In unserer Gegenwart, in der soziale Zwänge schwinden und der Beschäftigung mit der eigenen Person ein historisch vermutlich einzigartiger Raum zugebilligt wird, sind Selbstentfaltung und Selbstoptimierung zum gesellschaftlichen Leitbild und zum Mittelpunkt individueller Sinnwelten geworden.[3] Die Arbeit an sich selbst, mit der das Ich optimiert werden soll, steht dabei unter der normativen Erwartung der Individualität. Der aufgeklärte spätmodernde Mensch, dem die wirtschaftlichen, zeitlichen und kulturellen Ressourcen zur Verfügung stehen, um dieses Erwartungsmuster für sich überhaupt als relevant einordnen zu können, soll nicht nur fitter, gesünder, gebildeter, achtsamer und ausgeglichener in seinem oder ihrem Leben sein.
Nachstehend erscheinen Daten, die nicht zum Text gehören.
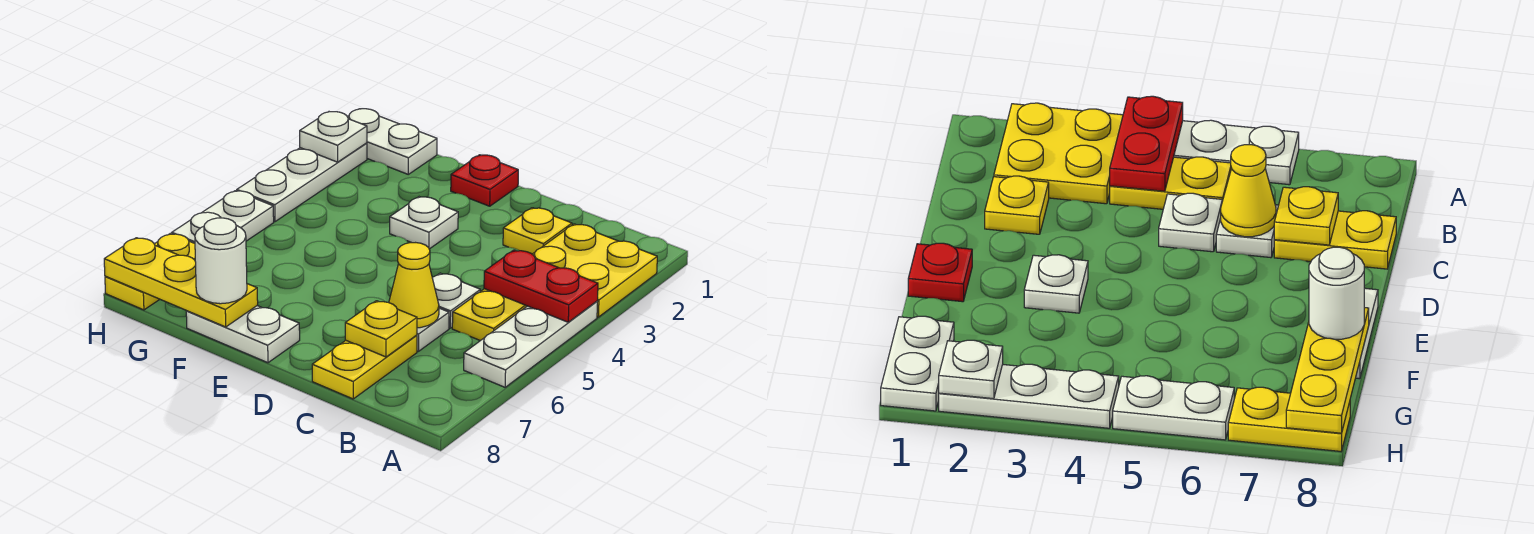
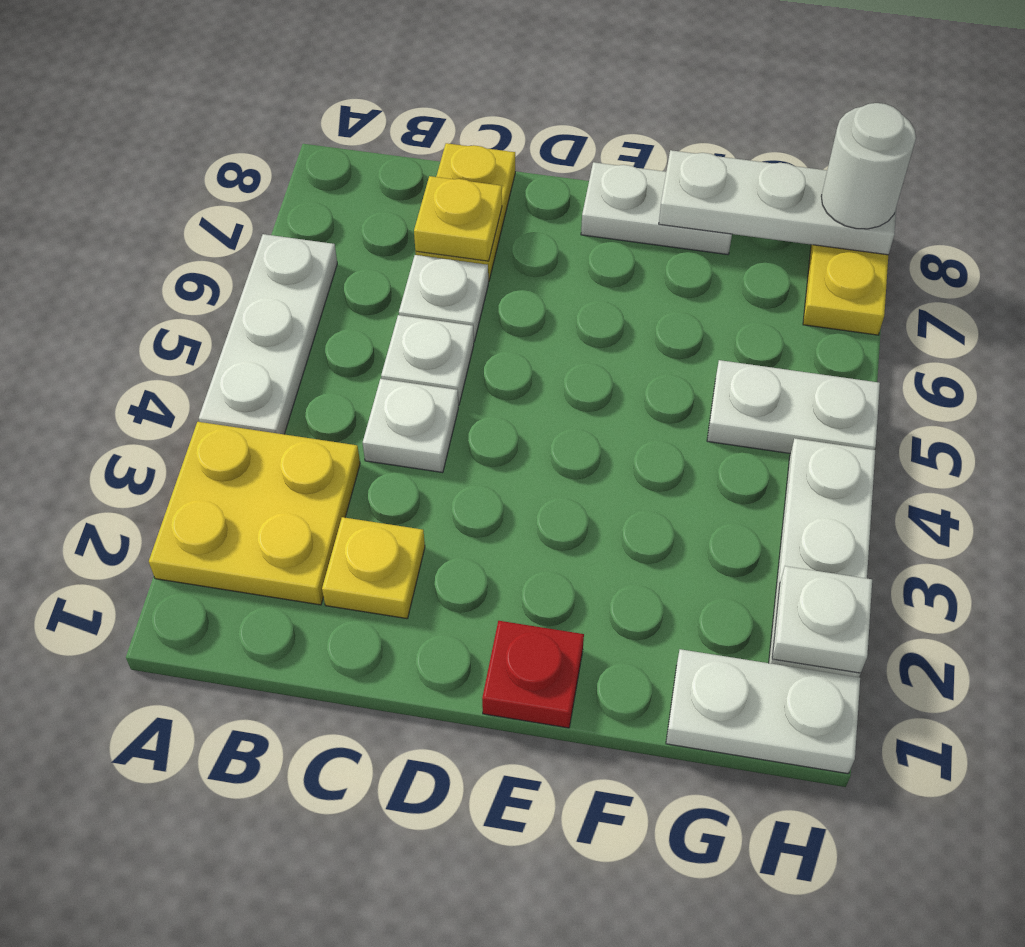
red 1x2 plate [484,250,598,322] -> none
yellow 1x2 plate [452,289,527,341] -> none
yellow 1x1 cone [389,243,439,328] -> none
white 1x1 plate [390,197,458,249] -> white 1x1 plate moved to [363,379,458,473]
yellow 1x3 plate [104,238,258,327] -> white 1x3 plate [659,150,896,255]
white 1x1 round brick [195,218,247,304] -> white 1x1 round brick moved to [821,103,916,229]
white 1x2 plate [172,191,274,243] -> white 1x2 plate turned to [707,360,880,453]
Er oder sie soll dabei auch gerade die eigene Persönlichkeit zur bestmöglichen Entfaltung bringen, also die Selbstoptimierung in den Dienst der Individualität stellen.
Objekte und Verhaltensweisen, die ansonsten eher der Befriedigung elementarer Bedürfnisse oder aber der Einordnung in gesellschaftliche Erwartungen dienen, werden auf diese Weise zu besonderen Markern, mit denen sich das Individuum von anderen absetzen kann. Anders als es in bürgerlichen Schichten sehr lange Zeit der Fall war, wird Konformität so von der sozialen Norm zum kulturellen Schreckensbild. Nicht die Anpassung an die herrschenden Standards in Mode, Bildung, Beruf, Ernährung, Familie und Freizeit erscheint erstrebenswert, sondern umgekehrt die maximale Verwirklichung der eigenen Person durch Individualität in all diesen Bereichen.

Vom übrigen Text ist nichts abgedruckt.